My friend told me that this used to bother her as well, until she visited India, where the trash in the public sphere was even worse than what I find on my morning walks. She told me that she interprets the littering not as a lack of respect or regard for others or the Land, but as a different outlook on the aesthetics of the public sphere. Shop keepers in India will clean off their front stoops but leave the area around the stoop covered with trash. Non Western cultures tend to create a strong divide between public and private space, perhaps because they feel less control over the public sphere out of a more general feeling of powerlessness in their lives.
I carried these thoughts with me into Yom Hazikaron (Israel Memorial Day) one week after Yom Hashoah, and into the day after that, Yom Haatzmaut (Israel Independence Day), a day which I have mixed feelings about celebrating as it is. When we first moved to Israel sixteen years ago from the U.S., hanging an Israeli flag outside of my house and from my car window gave me a thrill. I felt: This is what I moved to Israel for! I am living in a Jewish country at last! Yet, as my Zionism became more nuanced and complicated, I felt uncomfortable waving the flag in the faces of other citizens and residents who did not see this day as a reason to celebrate. I prefer to spend the day now in a quieter, more contemplative way.

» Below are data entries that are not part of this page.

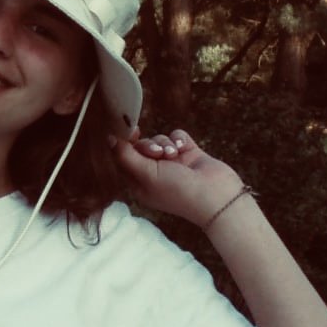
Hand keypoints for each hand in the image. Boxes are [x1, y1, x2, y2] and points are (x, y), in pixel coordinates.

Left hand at [111, 128, 247, 226]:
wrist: (217, 196)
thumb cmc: (178, 191)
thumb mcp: (146, 175)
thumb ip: (126, 156)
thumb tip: (109, 138)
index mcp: (140, 184)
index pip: (123, 159)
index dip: (124, 144)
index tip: (130, 130)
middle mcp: (155, 173)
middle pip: (141, 146)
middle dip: (149, 145)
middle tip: (158, 153)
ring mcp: (173, 163)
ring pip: (160, 139)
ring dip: (165, 143)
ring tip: (174, 155)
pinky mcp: (189, 154)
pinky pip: (177, 136)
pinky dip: (179, 139)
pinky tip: (184, 148)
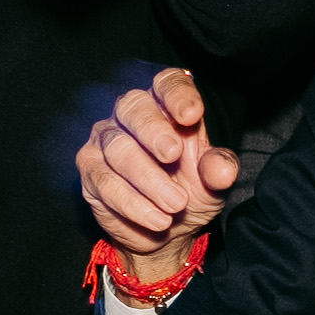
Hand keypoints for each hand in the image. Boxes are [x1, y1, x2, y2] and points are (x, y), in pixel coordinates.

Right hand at [79, 62, 234, 269]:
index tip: (191, 115)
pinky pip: (105, 181)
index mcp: (166, 107)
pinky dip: (132, 203)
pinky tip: (157, 219)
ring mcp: (106, 140)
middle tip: (173, 154)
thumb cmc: (190, 192)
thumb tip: (223, 169)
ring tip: (176, 204)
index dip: (176, 94)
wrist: (165, 230)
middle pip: (133, 107)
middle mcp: (131, 116)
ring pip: (119, 148)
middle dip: (153, 131)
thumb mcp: (213, 183)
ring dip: (148, 179)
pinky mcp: (90, 170)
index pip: (166, 84)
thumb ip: (218, 170)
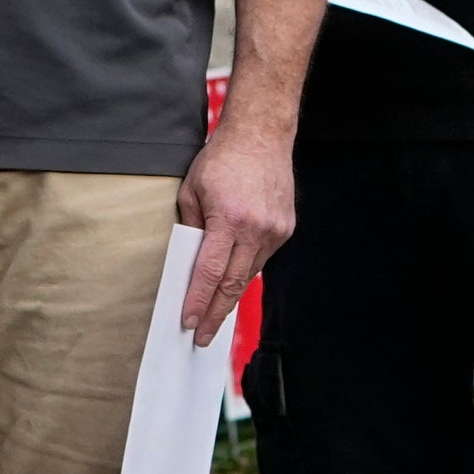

Which is how I found myself this Yom Haatzmaut on a hike with my family in the Gilboa Mountain Range. However, as we climbed along well-marked trails and looked out at a breathtaking view of the Jezreel Valley, we stepped on candy wrappers, potato chip bags, soda cans, and baby wipes. It was impossible to ignore. Even my kids commented on how disgusting it was!
And so, the week after Yom Haatzmaut, I started to pay more attention to the littering situation on my own yishuv. The results were embarrassing. Not as shameful as the hiking trail at the Gilboa, but unbelievably I consistently found popsicle wrappers, dirty napkins and paper cups strewn about—often with a trash can within meters!
And so, it seems many types Israelis have this littering trait in common. What I thought was such a cultural divide may turn out to be a commonality after all. Does this mean that Jewish Israelis are just as non-Western minded when it comes to environmental consciousness as Arabs Israelis? I think not. There does seem to be a difference to me in the way the garbage is left.
It seems to me that most Jewish Israelis are aware that when they litter it is wrong, while most Arab Israelis don’t seem to realize littering is even a problem. So which is worse? The screw-you-I-will-throw-my-garbage-wherever-I-want-to-and-let-someone-else-pick-it-up-for-me-attitude that seems to be the case of many Jewish Israeli litterers, or the I-don’t-care-if-the-parks-and-fields-are-dirty-as-long-as-my-house-is-clean attitude that seems to be the case of so many Arab Israeli litterers? Probably the former is worse, since at least the latter leaves room for hope that with education their attitudes can change, while the former points to a deeper problem of entitlement and self-centeredness that is more difficult to change.
Either way, it seems Arab and Jewish Israelis alike know how to trash this tiny country. So, if one day we do manage to set aside our political differences and arguments over who was here first, who suffered more, and who started the fight in the first place, these two populations may find they have more similarities than differences and can enjoy together littering the very land over which they fought.
Until then, I will keep a low profile on Independence Day and continue to pick up other people’s trash each morning—not only on my walk in the valley between Hannaton and Bir el Muksar, but also on the path in my own yishuv as I walk my kids to gan.